Event order is incorrect when adjacent events have only miliseconds difference
lmpeiris opened this issue · 3 comments
Summary:
I'm importing a dataframe in to pm4py event logs. In some cases in the event logs, the adjacent events in the same case have only milliseconds difference. When event log start activities are checked, it can be seen that event which comes second in the case is selected as start activity. This is also seen when events are plotted using heuristic miner's visualization output.
`
event_df.dtypes
id object
title object
action object
user object
time datetime64[ns]
case object
dtype: object
event_log = pm4py.convert_to_event_log(event_df.rename(columns={'case': 'case:concept:name', 'time': 'time:timestamp','action': 'concept:name'}))
pm4py.get_start_activities(event_log)
{'gl_branch_created': 530,
'gl_issue_created': 37,
'gl_MR_created': 286,
'gl_PL_created': 907,
'gl_issue_assigned': 11}
problem_logs = pm4py.filter_start_activities(event_log, ['gl_issue_assigned'])
problem_df = pm4py.convert_to_dataframe(problem_logs)
problem_df
`
It can be clearly seen that the actual start action for the both of the cases shown in the screenshot is 'gl_issue_created'. However, pm4py considered it to be 'gl_issue_assigned'. Same is there for other actions as well .
versions:
Reproduced on pm4py versions 2.7.11.6 and 2.5.0
pandas version is 1.5.3
running on windows 11, python 3.10.9
Tested using timestamp with tz information as well, same result.

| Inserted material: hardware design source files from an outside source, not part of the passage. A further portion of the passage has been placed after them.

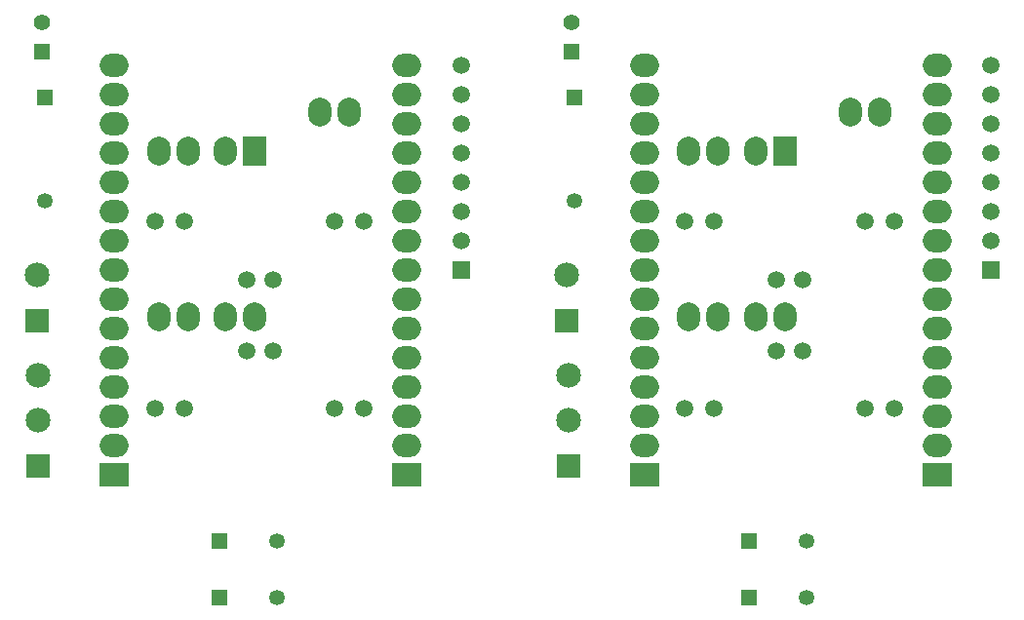
<source format=gbr>
G04*
G04 #@! TF.GenerationSoftware,Altium Limited,Altium Designer,25.4.2 (15)*
G04*
G04 Layer_Color=12632256*
%FSLAX44Y44*%
%MOMM*%
G71*
G04*
G04 #@! TF.SameCoordinates,9E434B86-177F-4C43-98DC-E9B8BA562479*
G04*
G04*
G04 #@! TF.FilePolarity,Positive*
G04*
G01*
G75*
%ADD13R,2.0000X2.5000*%
%ADD14O,2.0000X2.5000*%
%ADD15C,1.3500*%
%ADD16R,1.3500X1.3500*%
%ADD17R,2.5000X2.0000*%
%ADD18O,2.5000X2.0000*%
%ADD19C,1.5000*%
%ADD20R,1.5000X1.5000*%
%ADD21C,2.1500*%
%ADD22R,2.1500X2.1500*%
%ADD23C,1.4000*%
%ADD24R,1.4000X1.4000*%
%ADD25R,1.3500X1.3500*%
D13*
X1750468Y702226D02*
D03*
X2210528D02*
D03*
D14*
X1725068D02*
D03*
X1692418D02*
D03*
X1667018D02*
D03*
X1750468Y558826D02*
D03*
X1725068D02*
D03*
X1692418D02*
D03*
X1667018D02*
D03*
X1832818Y736626D02*
D03*
X1807418D02*
D03*
X2185128Y702226D02*
D03*
X2152478D02*
D03*
X2127078D02*
D03*
X2210528Y558826D02*
D03*
X2185128D02*
D03*
X2152478D02*
D03*
X2127078D02*
D03*
X2292878Y736626D02*
D03*
X2267478D02*
D03*
D15*
X1769718Y314726D02*
D03*
Y363976D02*
D03*
X1568218Y658976D02*
D03*
X2229778Y314726D02*
D03*
Y363976D02*
D03*
X2028278Y658976D02*
D03*
D16*
X1719718Y314726D02*
D03*
Y363976D02*
D03*
X2179778Y314726D02*
D03*
Y363976D02*
D03*
D17*
X1628468Y420926D02*
D03*
X1882468D02*
D03*
X2088528D02*
D03*
X2342528D02*
D03*
D18*
X1628468Y446326D02*
D03*
Y471726D02*
D03*
Y522526D02*
D03*
Y547926D02*
D03*
Y573326D02*
D03*
Y598726D02*
D03*
Y624126D02*
D03*
Y649526D02*
D03*
Y674926D02*
D03*
Y700326D02*
D03*
Y725726D02*
D03*
Y751126D02*
D03*
Y776526D02*
D03*
Y497126D02*
D03*
X1882468Y446326D02*
D03*
Y471726D02*
D03*
Y497126D02*
D03*
Y522526D02*
D03*
Y547926D02*
D03*
Y573326D02*
D03*
Y598726D02*
D03*
Y624126D02*
D03*
Y649526D02*
D03*
Y674926D02*
D03*
Y700326D02*
D03*
Y725726D02*
D03*
Y751126D02*
D03*
Y776526D02*
D03*
X2088528Y446326D02*
D03*
Y471726D02*
D03*
Y522526D02*
D03*
Y547926D02*
D03*
Y573326D02*
D03*
Y598726D02*
D03*
Y624126D02*
D03*
Y649526D02*
D03*
Y674926D02*
D03*
Y700326D02*
D03*
Y725726D02*
D03*
Y751126D02*
D03*
Y776526D02*
D03*
Y497126D02*
D03*
X2342528Y446326D02*
D03*
Y471726D02*
D03*
Y497126D02*
D03*
Y522526D02*
D03*
Y547926D02*
D03*
Y573326D02*
D03*
Y598726D02*
D03*
Y624126D02*
D03*
Y649526D02*
D03*
Y674926D02*
D03*
Y700326D02*
D03*
Y725726D02*
D03*
Y751126D02*
D03*
Y776526D02*
D03*
D19*
X1743218Y590776D02*
D03*
Y529226D02*
D03*
X1929468Y624126D02*
D03*
Y649526D02*
D03*
Y674926D02*
D03*
Y700326D02*
D03*
Y725726D02*
D03*
Y751126D02*
D03*
Y776526D02*
D03*
X1663718Y641286D02*
D03*
X1689118D02*
D03*
X1765968Y529226D02*
D03*
Y590776D02*
D03*
X1845468Y478726D02*
D03*
X1820068D02*
D03*
Y641286D02*
D03*
X1845468D02*
D03*
X1689118Y478726D02*
D03*
X1663718D02*
D03*
X2203278Y590776D02*
D03*
Y529226D02*
D03*
X2389528Y624126D02*
D03*
Y649526D02*
D03*
Y674926D02*
D03*
Y700326D02*
D03*
Y725726D02*
D03*
Y751126D02*
D03*
Y776526D02*
D03*
X2123778Y641286D02*
D03*
X2149178D02*
D03*
X2226028Y529226D02*
D03*
Y590776D02*
D03*
X2305528Y478726D02*
D03*
X2280128D02*
D03*
Y641286D02*
D03*
X2305528D02*
D03*
X2149178Y478726D02*
D03*
X2123778D02*
D03*
D20*
X1929468Y598726D02*
D03*
X2389528D02*
D03*
D21*
X1562718Y508076D02*
D03*
Y468476D02*
D03*
X1561218Y594726D02*
D03*
X2022778Y508076D02*
D03*
Y468476D02*
D03*
X2021278Y594726D02*
D03*
D22*
X1562718Y428876D02*
D03*
X1561218Y555126D02*
D03*
X2022778Y428876D02*
D03*
X2021278Y555126D02*
D03*
D23*
X1565718Y813927D02*
D03*
X2025778D02*
D03*
D24*
X1565718Y788526D02*
D03*
X2025778D02*
D03*
D25*
X1568218Y748976D02*
D03*
X2028278D02*
D03*
M02*

</source>
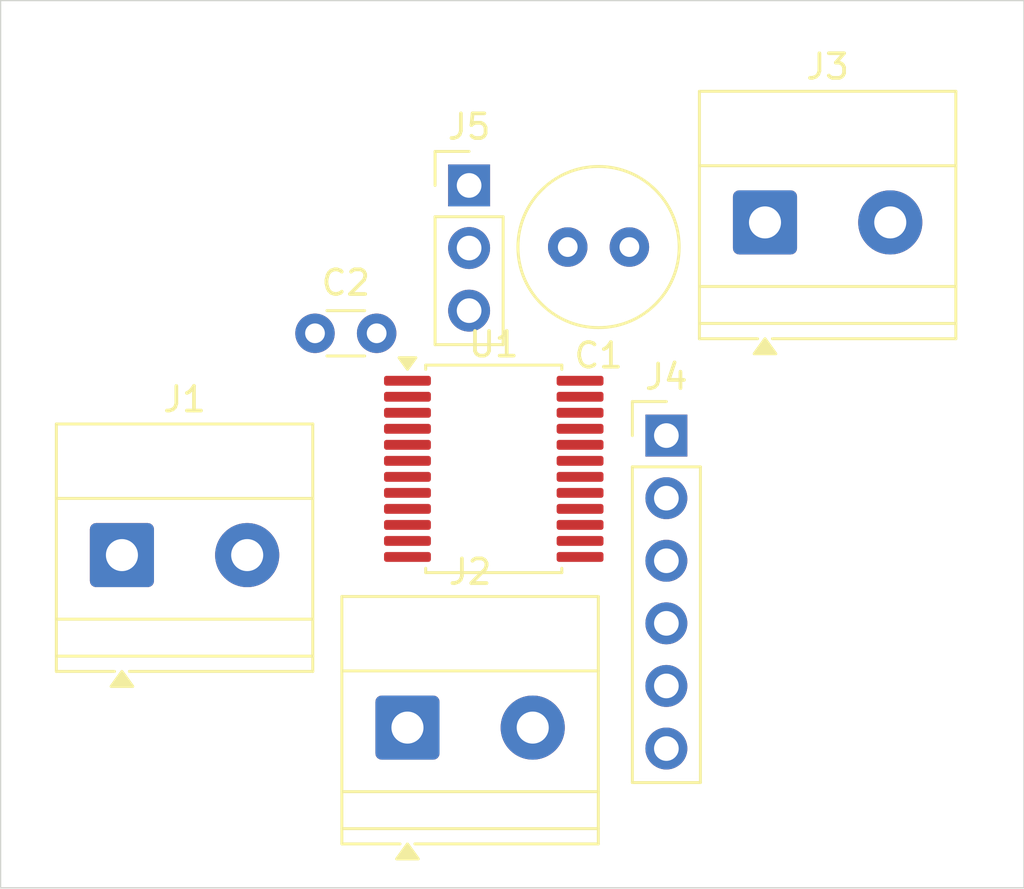
<source format=kicad_pcb>
(kicad_pcb
	(version 20241229)
	(generator "pcbnew")
	(generator_version "9.0")
	(general
		(thickness 1.6)
		(legacy_teardrops no)
	)
	(paper "A4")
	(layers
		(0 "F.Cu" signal)
		(2 "B.Cu" signal)
		(9 "F.Adhes" user "F.Adhesive")
		(11 "B.Adhes" user "B.Adhesive")
		(13 "F.Paste" user)
		(15 "B.Paste" user)
		(5 "F.SilkS" user "F.Silkscreen")
		(7 "B.SilkS" user "B.Silkscreen")
		(1 "F.Mask" user)
		(3 "B.Mask" user)
		(17 "Dwgs.User" user "User.Drawings")
		(19 "Cmts.User" user "User.Comments")
		(21 "Eco1.User" user "User.Eco1")
		(23 "Eco2.User" user "User.Eco2")
		(25 "Edge.Cuts" user)
		(27 "Margin" user)
		(31 "F.CrtYd" user "F.Courtyard")
		(29 "B.CrtYd" user "B.Courtyard")
		(35 "F.Fab" user)
		(33 "B.Fab" user)
		(39 "User.1" user)
		(41 "User.2" user)
		(43 "User.3" user)
		(45 "User.4" user)
	)
	(setup
		(pad_to_mask_clearance 0)
		(allow_soldermask_bridges_in_footprints no)
		(tenting front back)
		(pcbplotparams
			(layerselection 0x00000000_00000000_55555555_5755f5ff)
			(plot_on_all_layers_selection 0x00000000_00000000_00000000_00000000)
			(disableapertmacros no)
			(usegerberextensions no)
			(usegerberattributes yes)
			(usegerberadvancedattributes yes)
			(creategerberjobfile yes)
			(dashed_line_dash_ratio 12.000000)
			(dashed_line_gap_ratio 3.000000)
			(svgprecision 4)
			(plotframeref no)
			(mode 1)
			(useauxorigin no)
			(hpglpennumber 1)
			(hpglpenspeed 20)
			(hpglpendiameter 15.000000)
			(pdf_front_fp_property_popups yes)
			(pdf_back_fp_property_popups yes)
			(pdf_metadata yes)
			(pdf_single_document no)
			(dxfpolygonmode yes)
			(dxfimperialunits yes)
			(dxfusepcbnewfont yes)
			(psnegative no)
			(psa4output no)
			(plot_black_and_white yes)
			(sketchpadsonfab no)
			(plotpadnumbers no)
			(hidednponfab no)
			(sketchdnponfab yes)
			(crossoutdnponfab yes)
			(subtractmaskfromsilk no)
			(outputformat 1)
			(mirror no)
			(drillshape 1)
			(scaleselection 1)
			(outputdirectory "")
		)
	)
	(net 0 "")
	(net 1 "Net-(J3-Pin_1)")
	(net 2 "GND")
	(net 3 "Net-(J5-Pin_1)")
	(net 4 "Net-(J1-Pin_2)")
	(net 5 "Net-(J1-Pin_1)")
	(net 6 "Net-(J2-Pin_2)")
	(net 7 "Net-(J2-Pin_1)")
	(net 8 "Net-(J4-Pin_5)")
	(net 9 "Net-(J4-Pin_1)")
	(net 10 "Net-(J4-Pin_6)")
	(net 11 "Net-(J4-Pin_3)")
	(net 12 "Net-(J4-Pin_4)")
	(net 13 "Net-(J4-Pin_2)")
	(net 14 "unconnected-(J5-Pin_3-Pad3)")
	(net 15 "Net-(U1-AO2-Pad5)")
	(footprint "Capacitor_THT:C_Disc_D3.0mm_W1.6mm_P2.50mm" (layer "F.Cu") (at 147.75 63.5))
	(footprint "Capacitor_THT:C_Radial_D6.3mm_H7.0mm_P2.50mm" (layer "F.Cu") (at 160.5 60 180))
	(footprint "TerminalBlock_Phoenix:TerminalBlock_Phoenix_MKDS-1,5-2-5.08_1x02_P5.08mm_Horizontal" (layer "F.Cu") (at 151.5 79.5))
	(footprint "Connector_PinHeader_2.54mm:PinHeader_1x03_P2.54mm_Vertical" (layer "F.Cu") (at 154 57.5))
	(footprint "TerminalBlock_Phoenix:TerminalBlock_Phoenix_MKDS-1,5-2-5.08_1x02_P5.08mm_Horizontal" (layer "F.Cu") (at 166 59))
	(footprint "TerminalBlock_Phoenix:TerminalBlock_Phoenix_MKDS-1,5-2-5.08_1x02_P5.08mm_Horizontal" (layer "F.Cu") (at 139.92 72.5))
	(footprint "Connector_PinHeader_2.54mm:PinHeader_1x06_P2.54mm_Vertical" (layer "F.Cu") (at 162 67.65))
	(footprint "Package_SO:SSOP-24_5.3x8.2mm_P0.65mm" (layer "F.Cu") (at 155 69))
	(gr_line
		(start 135 86)
		(end 135 50)
		(stroke
			(width 0.05)
			(type default)
		)
		(layer "Edge.Cuts")
		(uuid "30dd3d68-7c76-4495-b0a8-aa119e7c8dcd")
	)
	(gr_line
		(start 135 50)
		(end 176.5 50)
		(stroke
			(width 0.05)
			(type default)
		)
		(layer "Edge.Cuts")
		(uuid "67c2bc04-c428-45e1-a242-c626310ee749")
	)
	(gr_line
		(start 176.5 86)
		(end 135 86)
		(stroke
			(width 0.05)
			(type default)
		)
		(layer "Edge.Cuts")
		(uuid "91c3b248-3d2e-4d11-b92e-e06ac7dbe410")
	)
	(gr_line
		(start 176.5 50)
		(end 176.5 86)
		(stroke
			(width 0.05)
			(type default)
		)
		(layer "Edge.Cuts")
		(uuid "ce904060-db89-41e3-97af-a5c3464dd325")
	)
	(embedded_fonts no)
)

</source>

also tested using pandas 2.2.2
On further checking i found that:
- If using format_dataframe method, the issue does not reproduce. I think this is mandatory for proper formatting, after all. If the documentation does not need to be updated, this issue can be closed as invalid.
- When using log_converter instead of convert_to_event_log, issue is reproduced - if format_dataframe is not used
Dear @lmpeiris , the format_dataframe method indeed ensures the correct sorting of events based on timestamp (first sorting criteria inside a case) and event index (second sorting criteria inside a case).